The goal of the Community is to achieve practical results that directly benefit democracies and to refocus other international organizations on the ideals of liberty and self-determined government, which are frequently espoused but less frequently attained.

Our significant and long-term challenge is to ensure that the global environment is safe and protected, that freedom is maximized, and that the opportunity for success is available to all.

One of the conclusions of the National Intelligence Council’s Global Trends 2015 Report was that “regions, countries, and groups feeling left behind will face deepening economic stagnation, political instability, and cultural alienation. They will foster political, ethnic, ideological, and religious extremism, along with the violence that often accompanies it.”

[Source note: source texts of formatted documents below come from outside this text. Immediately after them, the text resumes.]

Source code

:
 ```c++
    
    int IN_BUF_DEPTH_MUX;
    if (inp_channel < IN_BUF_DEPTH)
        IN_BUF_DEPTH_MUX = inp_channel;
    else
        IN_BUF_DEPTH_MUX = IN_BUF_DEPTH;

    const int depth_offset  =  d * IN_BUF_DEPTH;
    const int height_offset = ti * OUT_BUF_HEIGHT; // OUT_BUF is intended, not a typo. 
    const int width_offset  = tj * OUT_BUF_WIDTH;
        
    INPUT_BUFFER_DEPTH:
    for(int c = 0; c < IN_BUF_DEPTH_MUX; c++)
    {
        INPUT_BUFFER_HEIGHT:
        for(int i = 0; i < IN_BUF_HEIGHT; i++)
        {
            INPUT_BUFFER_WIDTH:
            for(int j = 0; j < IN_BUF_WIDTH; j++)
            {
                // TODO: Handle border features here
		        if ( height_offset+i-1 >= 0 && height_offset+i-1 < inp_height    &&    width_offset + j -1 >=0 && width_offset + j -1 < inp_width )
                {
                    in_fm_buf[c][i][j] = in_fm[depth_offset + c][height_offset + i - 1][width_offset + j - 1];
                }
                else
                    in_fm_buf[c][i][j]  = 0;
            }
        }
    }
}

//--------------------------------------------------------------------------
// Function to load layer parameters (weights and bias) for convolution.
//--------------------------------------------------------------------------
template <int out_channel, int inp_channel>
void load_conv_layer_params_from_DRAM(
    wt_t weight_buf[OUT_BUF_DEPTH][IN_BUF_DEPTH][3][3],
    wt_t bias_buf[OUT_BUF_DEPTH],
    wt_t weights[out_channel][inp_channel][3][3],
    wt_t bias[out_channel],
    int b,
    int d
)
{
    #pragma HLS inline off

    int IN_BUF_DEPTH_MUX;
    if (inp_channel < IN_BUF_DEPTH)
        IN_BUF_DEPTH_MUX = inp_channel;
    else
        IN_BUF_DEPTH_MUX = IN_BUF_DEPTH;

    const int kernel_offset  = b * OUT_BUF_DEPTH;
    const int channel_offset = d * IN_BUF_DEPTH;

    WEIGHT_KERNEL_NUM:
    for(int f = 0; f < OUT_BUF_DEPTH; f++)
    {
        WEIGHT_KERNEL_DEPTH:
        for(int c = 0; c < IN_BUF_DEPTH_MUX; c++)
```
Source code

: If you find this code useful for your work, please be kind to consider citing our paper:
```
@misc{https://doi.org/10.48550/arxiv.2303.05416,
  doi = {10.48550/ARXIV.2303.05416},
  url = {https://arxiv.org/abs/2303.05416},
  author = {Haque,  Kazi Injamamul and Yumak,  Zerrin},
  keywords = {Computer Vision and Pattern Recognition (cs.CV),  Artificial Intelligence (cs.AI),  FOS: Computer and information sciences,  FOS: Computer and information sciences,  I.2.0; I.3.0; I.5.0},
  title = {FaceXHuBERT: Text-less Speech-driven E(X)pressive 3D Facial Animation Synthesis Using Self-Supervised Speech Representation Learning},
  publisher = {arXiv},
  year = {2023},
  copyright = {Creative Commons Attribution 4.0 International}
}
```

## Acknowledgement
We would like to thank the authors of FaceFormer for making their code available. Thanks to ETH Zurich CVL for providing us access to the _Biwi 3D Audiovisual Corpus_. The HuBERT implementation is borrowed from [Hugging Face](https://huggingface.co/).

In other words, the way we address these issues now will inherently shape America’s security and the global environment in the coming decades. Global trends related to governance, the environment, population, and other issues transcend borders and call out for strong American engagement and leadership. At this time in history, America must lead, both to preserve our freedoms, and to guarantee the hope and opportunity of freedom for the rest of the world.

After all, our foremost goal even in the War on Terror is not just fighting against terrorism -- it is fighting for civilization and democracy. In working with other nations -- through the United Nations and other international organizations -- in a pragmatic, proactive, and cooperative way, we will secure our national interest and do our part to promote freedom, health, and prosperity in America and the world -- Senator Helms’ lifelong goal.